Lors de mon séjour en Suisse pour participer au Symposium on Philanthropy in Education (article en anglais), j’ai eu la chance de pouvoir rencontrer Sami Kanaan, Conseiller administratif en charge du Département de la culture et du sport à la ville de Genève et discuter avec lui d’éducation multilingue. J’ai pu ainsi mieux comprendre les enjeux éducatifs d’une ville comme Genève où tous les enfants grandissent en parlant plusieurs langues. 

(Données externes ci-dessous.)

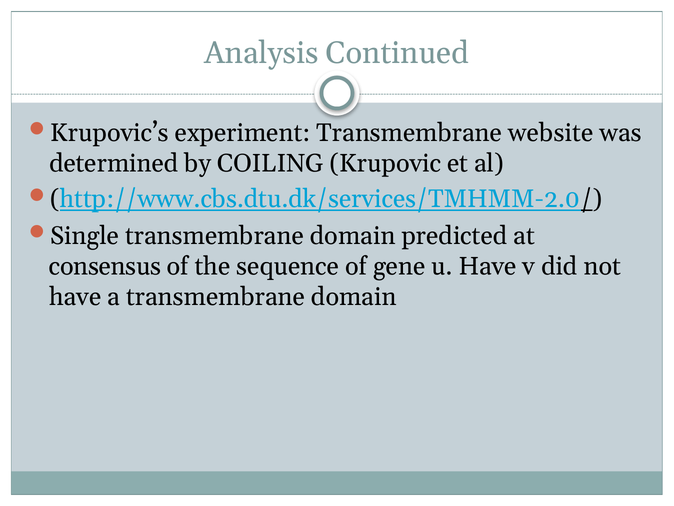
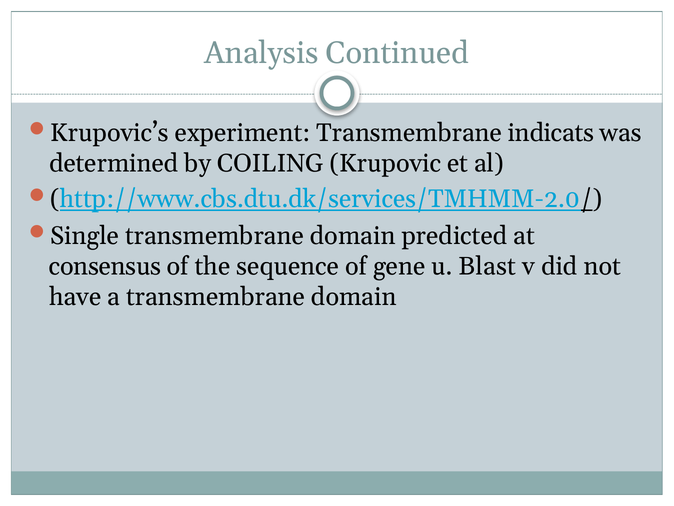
website: website -> indicats
u Have: Have -> Blast
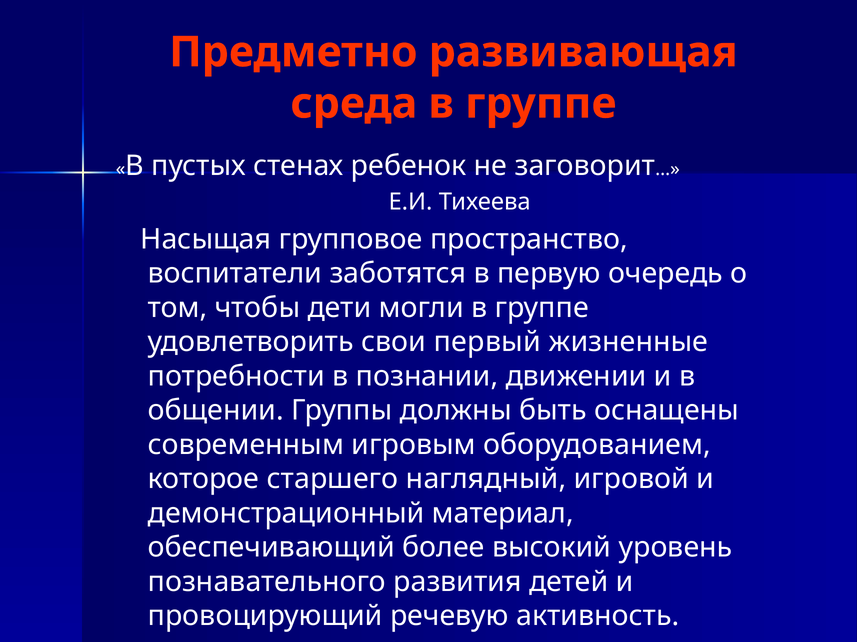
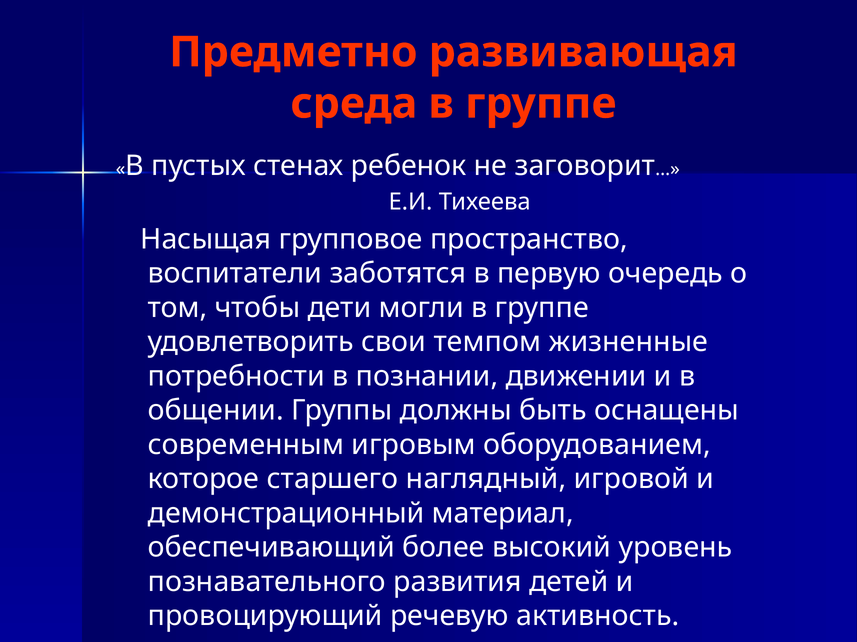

Vivre en Suisse, c’est être exposé quotidiennement au multilinguisme. Un avantage indéniable ! Les quatre langues nationales sont l’allemand, le français, l’italien et le romanche. Toutes ces langues, sauf le romanche, ont un statut identique en tant que langue officielle au niveau national au sein de l’administration fédérale de la Confédération Suisse. Mais il y a également de nombreuses communautés linguistiques dans les centres urbains comme Genève qui ont du mal à maintenir leur héritage linguistique et culturel. J’ai rencontré plusieurs parents libanais, chinois et portugais pour qui être multilingue signifie, à la fois, parler les langues du pays et préserver la leur. C’est là où, à mon sens, mon livre, La Révolution bilingue, a un rôle à jouer à Genève.

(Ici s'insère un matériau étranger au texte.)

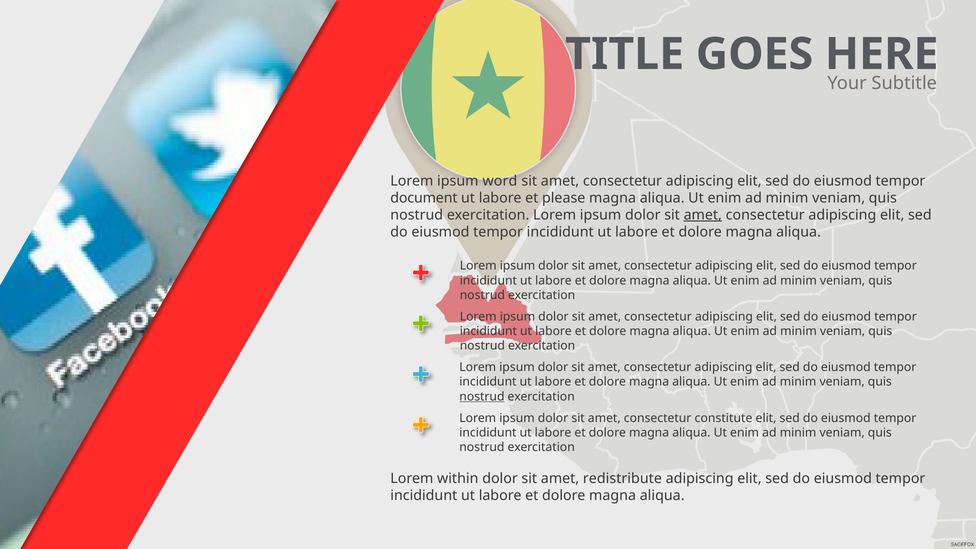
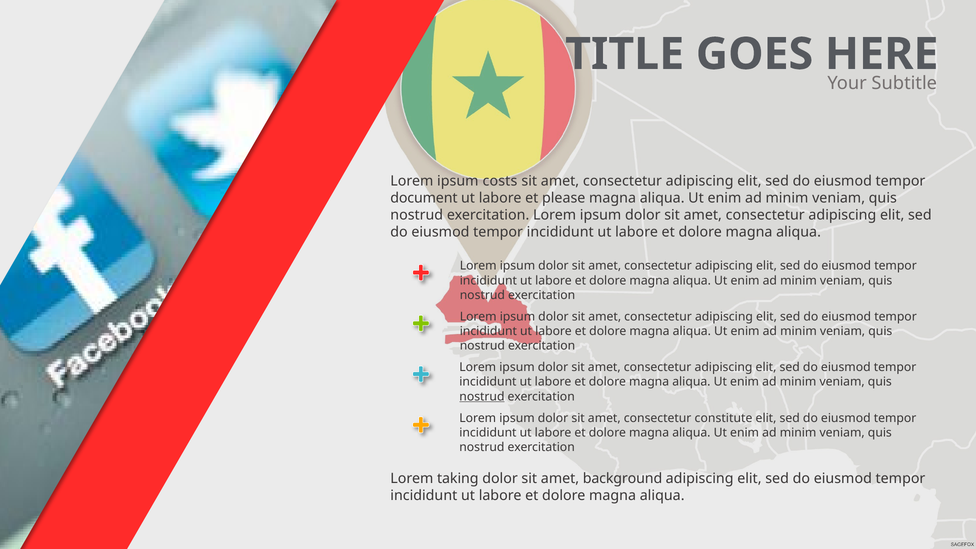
word: word -> costs
amet at (703, 215) underline: present -> none
within: within -> taking
redistribute: redistribute -> background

Après cette discussion, je suis allé à la légendaire Galerie Papiers-Gras dans la vieille ville de Genève où j’ai pu partager mon livre, La Révolution bilingue, avec de nouveaux ami(e)s, dont Roland Margueron, le propriétaire de la galerie-librairie, Georges Schwizgebel, un réalisateur de films d’animation maintes fois récompensé, et bien d’autres encore ! La galerie accueillait une exposition d’une artiste de Zurich, Anna Sommer, dans le cadre du festival féminin Les Créatives.